Trees Get a Win Over Solar Panels

Earlier in February a strange case arose over an obscure California law, the Solar Shade Control Act (.PDF), passed in 1979 after the Oil Crisis. The law essentially made criminals out of a pair of Sunnyvale residents, whose eight redwood trees cast shade on a neighbor's solar panels.

The dispute between the neighbors, Mark Vargas (solar panel owner) and Richard Treanor and Carolynn Bissett (tree owners) was "settled" when a judge ruled Treanor and Bissett had to cut two of the trees down, despite the fact that the trees pre-dated the solar panels.

Let us cast some common sense on this by saying: huh? The trees were there first!

Well, on Tuesday, Gov.

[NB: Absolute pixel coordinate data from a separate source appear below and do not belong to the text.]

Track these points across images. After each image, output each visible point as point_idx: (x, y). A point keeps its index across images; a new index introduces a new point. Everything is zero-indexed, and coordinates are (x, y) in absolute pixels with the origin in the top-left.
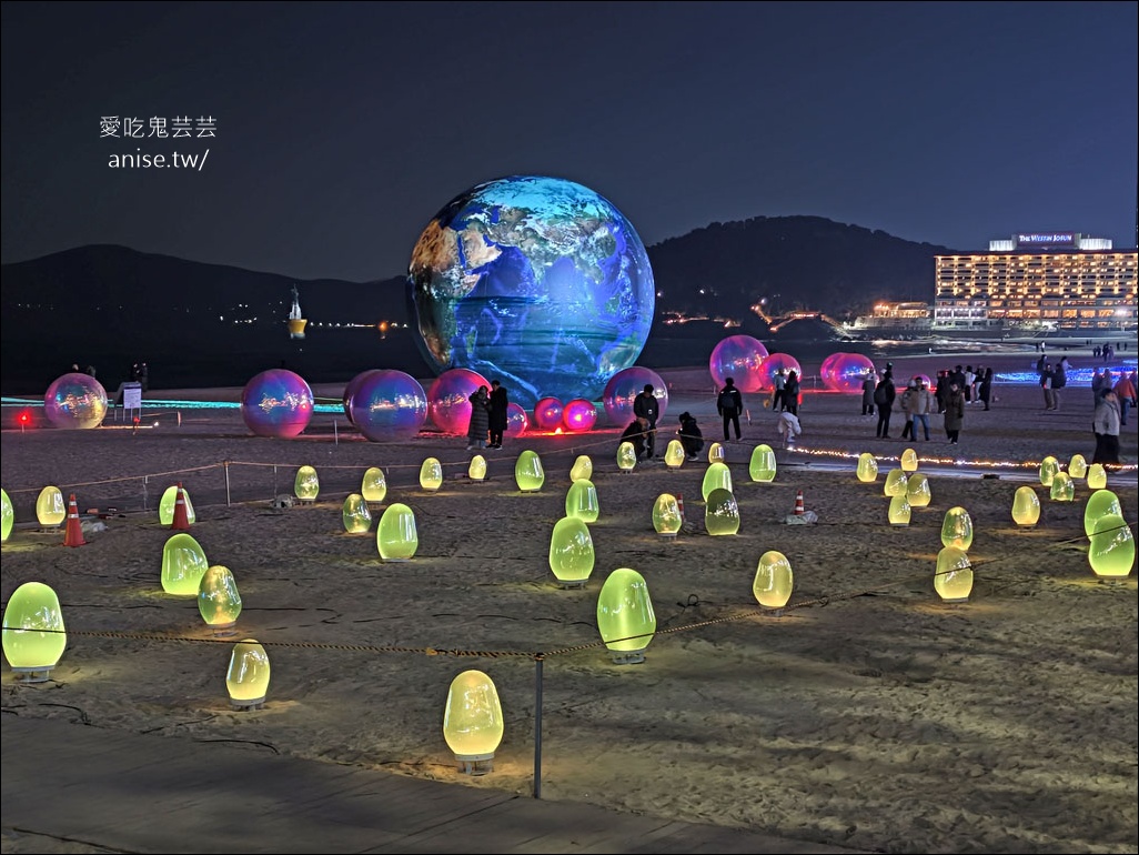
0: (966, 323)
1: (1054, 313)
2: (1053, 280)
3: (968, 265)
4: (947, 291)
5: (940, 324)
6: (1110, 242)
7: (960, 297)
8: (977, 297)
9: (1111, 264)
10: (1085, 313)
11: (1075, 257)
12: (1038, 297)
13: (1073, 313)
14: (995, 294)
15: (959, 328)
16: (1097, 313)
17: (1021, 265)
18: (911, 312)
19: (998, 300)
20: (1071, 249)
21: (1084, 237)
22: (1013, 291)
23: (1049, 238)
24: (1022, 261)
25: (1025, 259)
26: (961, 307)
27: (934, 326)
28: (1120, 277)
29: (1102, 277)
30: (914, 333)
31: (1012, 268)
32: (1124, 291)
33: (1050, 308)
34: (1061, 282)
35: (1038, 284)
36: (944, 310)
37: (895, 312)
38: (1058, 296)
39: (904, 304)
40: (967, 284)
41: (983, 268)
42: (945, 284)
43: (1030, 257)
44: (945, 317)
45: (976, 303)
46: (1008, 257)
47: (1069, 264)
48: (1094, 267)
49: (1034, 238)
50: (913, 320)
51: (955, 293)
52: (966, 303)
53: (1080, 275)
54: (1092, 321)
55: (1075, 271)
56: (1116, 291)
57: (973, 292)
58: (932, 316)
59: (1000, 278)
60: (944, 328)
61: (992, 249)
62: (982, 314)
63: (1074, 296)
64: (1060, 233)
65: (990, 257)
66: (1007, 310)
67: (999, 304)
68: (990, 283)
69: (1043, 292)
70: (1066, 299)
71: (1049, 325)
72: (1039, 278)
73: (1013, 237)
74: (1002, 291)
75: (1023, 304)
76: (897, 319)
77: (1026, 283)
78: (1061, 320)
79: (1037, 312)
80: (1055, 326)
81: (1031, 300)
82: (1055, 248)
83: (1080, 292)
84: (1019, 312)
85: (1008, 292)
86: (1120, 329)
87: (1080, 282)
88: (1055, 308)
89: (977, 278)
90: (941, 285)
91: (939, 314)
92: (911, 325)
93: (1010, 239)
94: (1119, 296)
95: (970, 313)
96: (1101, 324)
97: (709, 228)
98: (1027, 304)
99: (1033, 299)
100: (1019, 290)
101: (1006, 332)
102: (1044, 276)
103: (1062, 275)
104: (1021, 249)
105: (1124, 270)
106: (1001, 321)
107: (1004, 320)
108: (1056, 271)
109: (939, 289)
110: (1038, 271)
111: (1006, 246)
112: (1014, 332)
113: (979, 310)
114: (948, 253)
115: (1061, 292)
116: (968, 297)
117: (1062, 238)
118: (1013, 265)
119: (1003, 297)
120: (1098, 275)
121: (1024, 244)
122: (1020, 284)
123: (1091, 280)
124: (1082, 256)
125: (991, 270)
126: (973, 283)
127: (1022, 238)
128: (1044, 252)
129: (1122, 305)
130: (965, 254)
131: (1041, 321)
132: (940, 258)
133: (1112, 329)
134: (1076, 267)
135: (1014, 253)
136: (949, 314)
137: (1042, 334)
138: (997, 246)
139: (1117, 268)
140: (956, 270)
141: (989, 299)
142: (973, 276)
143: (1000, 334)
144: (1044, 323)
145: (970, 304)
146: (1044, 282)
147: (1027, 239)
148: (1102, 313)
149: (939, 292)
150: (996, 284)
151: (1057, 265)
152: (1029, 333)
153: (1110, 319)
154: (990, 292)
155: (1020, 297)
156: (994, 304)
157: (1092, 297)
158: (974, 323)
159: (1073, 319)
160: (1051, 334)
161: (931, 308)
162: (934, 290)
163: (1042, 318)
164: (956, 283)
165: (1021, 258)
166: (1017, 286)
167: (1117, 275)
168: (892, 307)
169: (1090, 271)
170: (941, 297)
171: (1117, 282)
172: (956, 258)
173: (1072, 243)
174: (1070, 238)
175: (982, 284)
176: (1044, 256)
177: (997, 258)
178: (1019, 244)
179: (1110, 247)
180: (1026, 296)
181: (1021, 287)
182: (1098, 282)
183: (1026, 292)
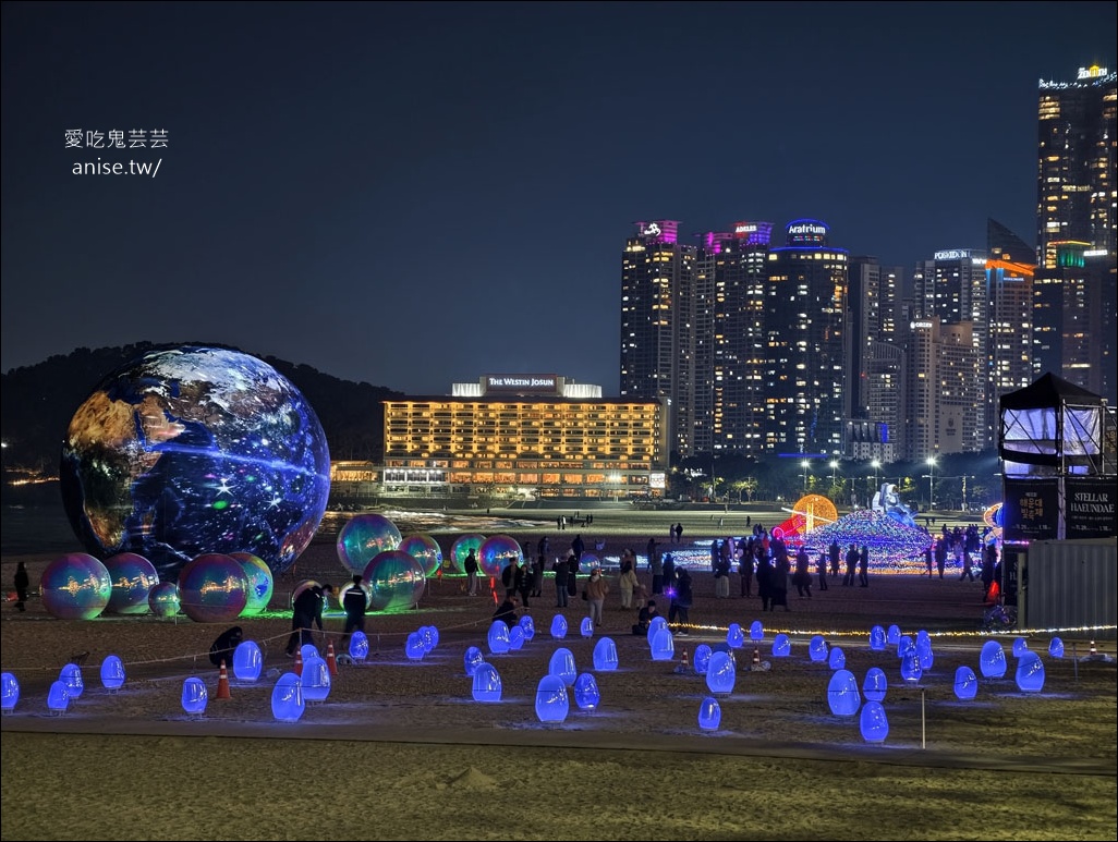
0: (424, 489)
1: (533, 478)
2: (531, 436)
3: (425, 414)
4: (399, 450)
5: (389, 489)
6: (600, 388)
7: (416, 455)
8: (436, 455)
9: (601, 416)
10: (569, 479)
11: (557, 407)
12: (513, 456)
13: (556, 478)
14: (460, 452)
15: (414, 495)
16: (584, 478)
17: (492, 415)
18: (353, 473)
19: (463, 459)
20: (552, 396)
21: (568, 382)
22: (482, 448)
23: (526, 382)
24: (493, 410)
25: (497, 408)
26: (417, 468)
27: (383, 493)
28: (612, 433)
29: (590, 433)
30: (358, 501)
31: (480, 419)
32: (618, 451)
33: (527, 471)
34: (541, 439)
35: (512, 440)
36: (395, 471)
37: (334, 473)
38: (536, 456)
39: (344, 463)
40: (424, 439)
41: (444, 419)
42: (396, 438)
43: (503, 406)
44: (395, 481)
45: (435, 463)
46: (476, 405)
47: (551, 415)
48: (581, 420)
49: (508, 382)
50: (356, 484)
51: (409, 449)
52: (423, 463)
53: (564, 430)
54: (579, 488)
55: (557, 424)
56: (608, 451)
57: (431, 449)
58: (379, 480)
59: (466, 432)
60: (395, 495)
61: (455, 394)
62: (441, 478)
63: (557, 456)
64: (538, 377)
65: (453, 405)
66: (473, 473)
67: (465, 464)
68: (453, 437)
69: (519, 451)
70: (548, 460)
71: (527, 493)
72: (513, 432)
73: (482, 379)
74: (467, 449)
75: (494, 466)
76: (335, 483)
77: (497, 438)
78: (541, 486)
79: (511, 475)
80: (532, 493)
81: (503, 460)
82: (532, 394)
83: (563, 451)
84: (488, 476)
85: (475, 450)
86: (612, 499)
87: (563, 439)
88: (533, 471)
89: (436, 431)
90: (391, 440)
91: (388, 477)
92: (352, 490)
93: (477, 382)
94: (612, 457)
95: (427, 476)
96: (589, 493)
98: (500, 465)
99: (507, 460)
100: (489, 448)
101: (473, 501)
102: (520, 429)
103: (542, 430)
104: (492, 395)
105: (616, 424)
106: (465, 488)
107: (472, 486)
108: (535, 424)
109: (389, 444)
110: (513, 423)
111: (473, 390)
112: (484, 501)
113: (439, 472)
114: (399, 397)
115: (541, 451)
116: (425, 455)
117: (542, 382)
118: (481, 415)
119: (469, 456)
120: (585, 430)
121: (496, 388)
122: (491, 440)
123: (577, 437)
124: (566, 406)
125: (454, 420)
126: (432, 437)
127: (493, 382)
128: (520, 400)
129: (618, 468)
130: (422, 399)
131: (515, 487)
132: (389, 404)
133: (603, 499)
134: (559, 419)
135: (483, 400)
136: (401, 477)
137: (518, 505)
138: (461, 390)
139: (608, 422)
140: (410, 420)
141: (451, 457)
142: (432, 429)
143: (466, 503)
144: (521, 490)
145: (429, 465)
146: (519, 438)
147: (499, 382)
148: (592, 478)
149: (389, 449)
150: (461, 439)
151: (536, 416)
152: (502, 503)
153: (600, 486)
154: (453, 450)
155: (491, 456)
156: (457, 465)
157: (579, 457)
158: (433, 489)
159: (555, 485)
160: (529, 505)
161: (378, 469)
162: (382, 446)
163: (517, 484)
164: (410, 437)
165: (491, 406)
166: (487, 443)
167: (608, 430)
169: (576, 424)
170: (391, 454)
171: (608, 439)
172: (410, 404)
173: (554, 389)
174: (550, 383)
175: (443, 438)
176: (520, 405)
177: (461, 406)
178: (489, 388)
179: (600, 396)
180: (497, 456)
181: (492, 443)
182: (585, 439)
183: (497, 450)
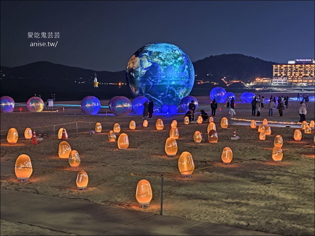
0: (282, 84)
2: (306, 72)
3: (282, 68)
4: (276, 75)
5: (274, 84)
7: (280, 76)
8: (284, 76)
11: (312, 65)
13: (311, 81)
14: (290, 76)
15: (279, 85)
18: (266, 81)
19: (290, 77)
20: (311, 63)
22: (295, 75)
23: (305, 60)
24: (297, 67)
25: (298, 66)
26: (280, 79)
30: (267, 86)
34: (308, 72)
35: (301, 73)
37: (262, 81)
38: (307, 76)
39: (264, 78)
40: (282, 73)
41: (286, 68)
42: (276, 73)
43: (299, 65)
45: (284, 78)
46: (293, 65)
47: (310, 67)
49: (301, 60)
50: (267, 83)
51: (278, 75)
55: (312, 69)
58: (272, 82)
59: (291, 71)
61: (289, 63)
62: (286, 81)
64: (308, 59)
65: (288, 65)
66: (293, 80)
68: (288, 73)
69: (303, 75)
70: (309, 77)
71: (305, 84)
72: (302, 71)
73: (295, 60)
74: (291, 75)
75: (297, 79)
76: (262, 83)
78: (308, 83)
79: (301, 81)
81: (300, 77)
82: (306, 63)
83: (313, 75)
84: (296, 81)
85: (293, 75)
87: (313, 72)
88: (306, 80)
89: (285, 71)
90: (274, 73)
91: (274, 81)
92: (266, 84)
93: (294, 60)
95: (283, 81)
97: (210, 57)
98: (299, 78)
101: (293, 86)
103: (308, 71)
104: (297, 63)
106: (291, 83)
107: (292, 83)
108: (307, 69)
109: (274, 74)
111: (293, 62)
112: (295, 86)
113: (285, 80)
114: (276, 64)
116: (282, 76)
118: (295, 67)
119: (292, 76)
121: (298, 62)
122: (297, 73)
124: (314, 65)
125: (288, 69)
127: (297, 60)
130: (281, 65)
132: (274, 65)
134: (312, 68)
135: (295, 64)
136: (277, 81)
138: (290, 62)
140: (279, 69)
142: (283, 71)
143: (291, 87)
144: (303, 84)
145: (283, 78)
147: (299, 60)
149: (274, 75)
150: (290, 73)
151: (307, 67)
152: (299, 86)
154: (288, 75)
156: (289, 78)
158: (284, 84)
159: (311, 83)
160: (305, 87)
161: (272, 79)
162: (272, 74)
163: (303, 82)
164: (279, 73)
165: (297, 66)
168: (261, 79)
170: (275, 76)
172: (279, 65)
173: (311, 61)
174: (310, 60)
175: (286, 73)
176: (303, 65)
177: (290, 66)
180: (298, 76)
183: (298, 75)
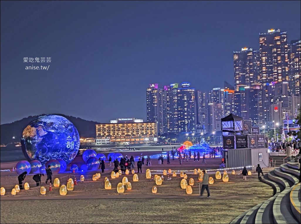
0: (105, 143)
1: (128, 140)
2: (128, 131)
3: (105, 127)
4: (99, 135)
5: (98, 144)
6: (142, 120)
7: (103, 136)
8: (108, 136)
9: (143, 126)
10: (136, 140)
11: (133, 124)
12: (124, 135)
13: (134, 140)
14: (113, 135)
15: (103, 145)
16: (140, 139)
17: (119, 127)
18: (90, 141)
19: (113, 136)
20: (132, 122)
21: (135, 119)
22: (118, 134)
23: (126, 119)
24: (119, 126)
25: (120, 125)
26: (104, 139)
27: (96, 144)
28: (145, 130)
29: (141, 130)
30: (91, 147)
31: (117, 128)
32: (147, 133)
33: (127, 138)
34: (130, 131)
35: (124, 132)
36: (99, 140)
37: (85, 141)
38: (129, 135)
39: (87, 139)
40: (105, 132)
41: (109, 128)
42: (99, 133)
43: (122, 125)
44: (99, 142)
45: (107, 138)
46: (116, 125)
47: (132, 126)
48: (138, 127)
49: (123, 119)
50: (90, 143)
51: (102, 135)
52: (105, 138)
53: (135, 129)
54: (139, 142)
55: (133, 128)
56: (145, 134)
57: (106, 135)
58: (95, 142)
59: (114, 131)
60: (99, 145)
61: (111, 123)
62: (109, 141)
63: (134, 135)
64: (129, 118)
65: (111, 125)
66: (116, 139)
67: (114, 137)
68: (111, 132)
69: (125, 134)
70: (132, 136)
71: (127, 143)
72: (124, 130)
73: (117, 119)
74: (114, 134)
75: (120, 138)
76: (86, 143)
77: (121, 132)
78: (130, 142)
79: (124, 139)
80: (129, 143)
81: (122, 136)
82: (128, 122)
83: (135, 134)
84: (119, 140)
85: (116, 134)
86: (146, 144)
87: (135, 131)
88: (128, 138)
89: (107, 131)
90: (98, 133)
91: (97, 141)
92: (90, 144)
93: (116, 120)
94: (145, 135)
95: (106, 140)
96: (141, 143)
97: (28, 118)
98: (121, 137)
99: (123, 136)
100: (119, 134)
101: (116, 145)
102: (125, 130)
103: (130, 129)
104: (119, 122)
105: (146, 128)
106: (114, 143)
107: (115, 142)
108: (129, 128)
109: (97, 134)
110: (124, 128)
111: (115, 122)
112: (118, 145)
113: (108, 139)
114: (99, 124)
115: (130, 134)
116: (105, 136)
117: (130, 119)
118: (117, 127)
119: (115, 136)
120: (140, 129)
121: (120, 121)
122: (119, 132)
123: (138, 131)
124: (135, 124)
125: (111, 128)
126: (106, 132)
127: (119, 119)
128: (125, 123)
129: (147, 137)
130: (104, 124)
132: (97, 125)
133: (144, 144)
134: (134, 127)
135: (117, 124)
136: (100, 141)
137: (126, 146)
138: (112, 122)
139: (144, 127)
140: (102, 129)
141: (111, 136)
142: (106, 130)
143: (114, 146)
144: (126, 143)
145: (106, 138)
146: (125, 131)
147: (121, 120)
148: (141, 139)
149: (97, 135)
150: (113, 132)
151: (129, 127)
152: (122, 146)
153: (143, 141)
154: (111, 135)
155: (119, 136)
156: (112, 138)
157: (138, 135)
158: (107, 143)
159: (134, 141)
160: (128, 146)
161: (95, 139)
162: (96, 134)
163: (125, 141)
164: (102, 132)
165: (119, 125)
166: (118, 133)
167: (145, 129)
168: (84, 139)
169: (137, 128)
170: (98, 136)
171: (145, 131)
172: (102, 125)
173: (132, 121)
174: (132, 119)
175: (109, 132)
176: (125, 124)
177: (113, 125)
178: (118, 121)
179: (142, 122)
180: (121, 135)
181: (119, 133)
182: (140, 131)
183: (121, 134)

Arnold Schwarzenegger signed into law a bill that says "first come, first served." If the trees or other vegetation are there first, then if solar panels go up later, the trees get to stay.


The fact that Vargas is taking Treanor and Bissett back to civil court makes one wonder if it was really just the solar panels, or a "bad neighbor" policy that set Vargas off: he's now suing claiming the remaining trees’ roots damage an underground storm drain and that they violate state laws prohibiting spite fences.

From what I've heard so far of this guy, a spite fence seems necessary.

But at least, in this battle of green vs. green, green won.